LeafGreens: Greener and Leafier


The new LeafGreens formula just got a whole lot healthier with the addition of three new “super” vegetables: arugula, Swiss chard and kale. We removed faba bean and field pea leaves but made sure to replace the kaempferol and quercetin that they supplied. You’ll still be getting a similar zesty taste just with more vitamins, flavanols and phytonutrients packed into every healthier, greener and leafier serving.

Swiss Chard
Swiss chard is a leafy vegetable in the same family as spinach. It contains significant amounts of vitamins C, E and K, magnesium, manganese, potassium and iron. It’s also a source of chlorophyll, dietary nitrate, alphalipoic acid, betalains, beta-carotene, lutein,and zeaxanthin.

What’s New?
Swiss chard contains thirteen different types of antioxidants, including kaempferol and syringic acid, a flavonoid that according to a study published in the Journal of Acute Disease helps to stabilize blood sugars.

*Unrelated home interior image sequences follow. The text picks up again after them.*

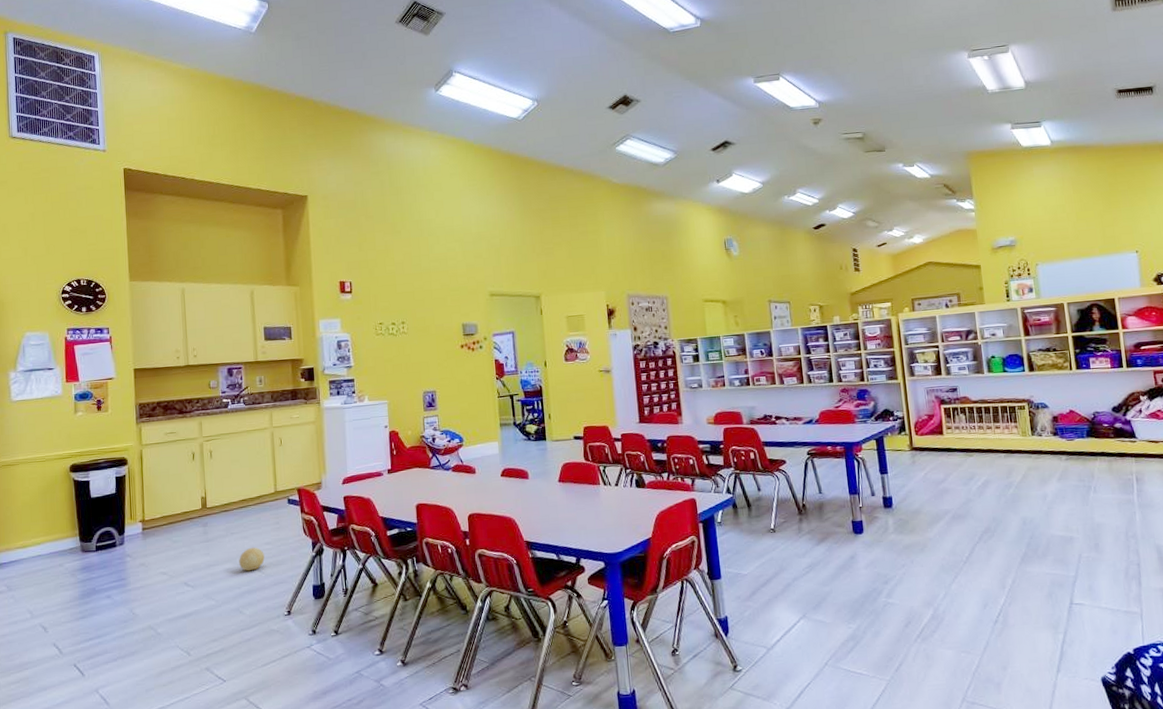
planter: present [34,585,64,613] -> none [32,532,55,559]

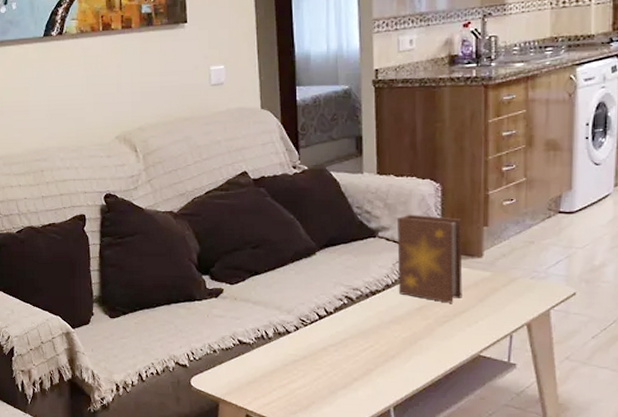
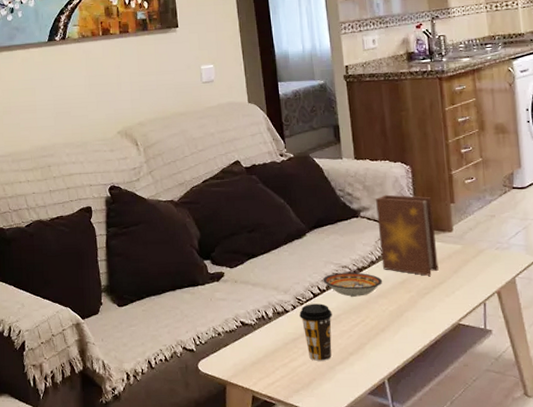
coffee cup: none [302,326,338,385] -> present [299,303,332,361]
bowl: none [331,295,398,322] -> present [323,272,383,298]

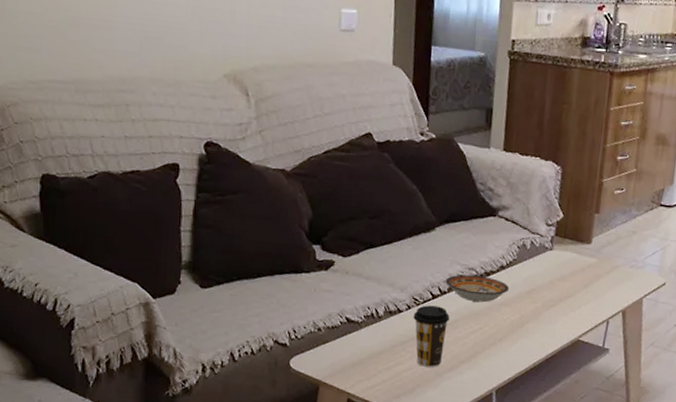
book: present [376,194,439,276] -> none [511,195,577,288]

Popular in its own right, kale is a leafy green or purple cruciferous vegetable related to cauliflower and Brussel sprouts. It is known for its vitamins A, C and K, copper, potassium, iron, manganese, calcium and phosphorus content. It also has lutein, zeaxanthin, quercetin and kaempferol.

What’s New?
Kale contains both kaempferol and quercetin. Kale, along with other cruciferous vegetables, is known for its supply of indoles. According to the National Cancer Institute research has shown that indoles “inhibit the development of cancer in several organs in rats and mice, including the bladder, breast, colon, liver, lung, and stomach.”

Arugula, also known as rocket lettuce, is a green cruciferous vegetable. It’s a good source for vitamins A, C and K, calcium as well as dietary nitrate, alpha-lipoic acid and chlorophyll. Like broccoli, it contains sulfuraphane and indoles.

What’s New?
As a cruciferous vegetable, arugula shares a lot of redundant properties with broccoli and kale. However, arugula has been noted for its thiocyanate content which was shown to suppress inflammatory mediators in a study published in the aptly named Mediators of Inflammation.


Published by The AIM Companies

Nutrition that Works!

4 thoughts on “LeafGreens: Greener and Leafier

  1. Earlier this year I was extolling the AiM products with a couple that were visiting me. They are very careful eaters, but when I was talking about Barley Life, the husband, Bernie, said that he was on very strict diet & could NOT have green veggies due to the K in them, etc. He’s on a blood thinner, etc etc,. Since I was driving , & couldn’t take notes. Now, I cant remember all the reasons he had for not using Barley Life or Leaf Greens. Even tho I’m a RETIRED Nurse & have some knowledge, I didn’t feel confident to do much arguing with him/ them. But that has bothered me since and would like to get more insight into this kind of ‘doctoring’, as well as seeing if he is being too cautious, etc. They live in So Fla,, & I live in NE Fla. So we only communicate by email , but they have been away this summer, going around USA w their small camper kind of car. I want to know what to say in the future. Thank you.

    Liked by 1 person

    1. It is entirely possible someone on blood thinners or anti-coagulants may have been ordered by their doctor to reduce or monitor their vitamin K intake since vitamin K is responsible for helping the blood to clot. Unless he gets an all clear from his physician, he will probably be unable to take the products.

      Otherwise, as Dr. Mercola says, “it is quite safe to consume vitamin K when you are not taking an oral anticoagulant drug.”